WHAT NEEDS TO BE DONE: Type out the lines below exactly, pictures excluded.

Content starts

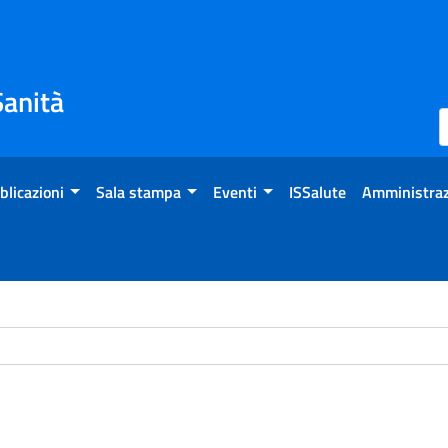
Sanità
blicazioni
Sala stampa
Eventi
ISSalute
Amministraz
ome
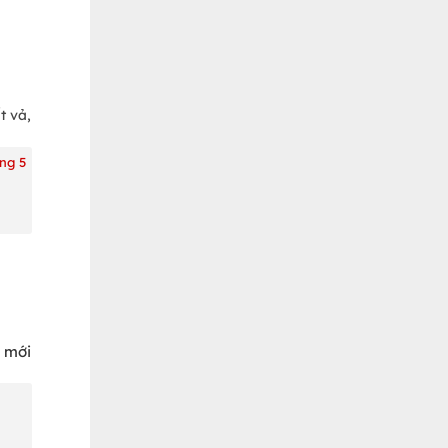
t vả,
ng 5
u mới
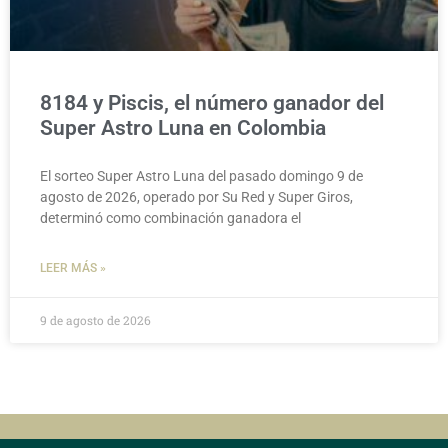
8184 y Piscis, el número ganador del
Super Astro Luna en Colombia
El sorteo Super Astro Luna del pasado domingo 9 de
agosto de 2026, operado por Su Red y Super Giros,
determinó como combinación ganadora el
LEER MÁS »
9 de agosto de 2026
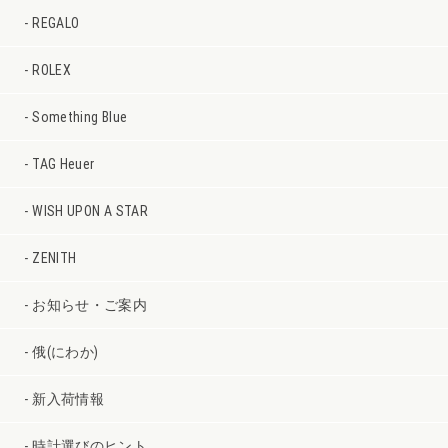
REGALO
ROLEX
Something Blue
TAG Heuer
WISH UPON A STAR
ZENITH
お知らせ・ご案内
俄(にわか)
新入荷情報
時計選びのヒント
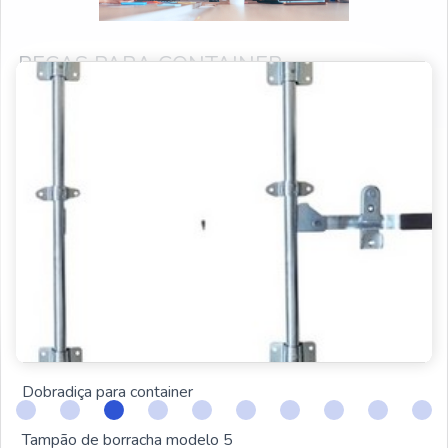
PEÇAS PARA CONTAINER
PRODUTOS RELACIONADOS
Ilhós para lona
Fechadura para container
Peças para container
Trava de segurança para container
Respiro para container
Dobradiça para container
Tampão de borracha modelo 5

Content ends

EXERCISE SOLUTION:
Sanità
blicazioni
Sala stampa
Eventi
ISSalute
Amministraz
ome
t vả,
ng 5
u mới
8184 y Piscis, el número ganador del
Super Astro Luna en Colombia
El sorteo Super Astro Luna del pasado domingo 9 de
agosto de 2026, operado por Su Red y Super Giros,
determinó como combinación ganadora el
LEER MÁS »
9 de agosto de 2026
REGALO
ROLEX
Something Blue
TAG Heuer
WISH UPON A STAR
ZENITH
お知らせ・ご案内
俄(にわか)
新入荷情報
時計選びのヒント
PEÇAS PARA CONTAINER
PRODUTOS RELACIONADOS
Ilhós para lona
Fechadura para container
Peças para container
Trava de segurança para container
Respiro para container
Dobradiça para container
Tampão de borracha modelo 5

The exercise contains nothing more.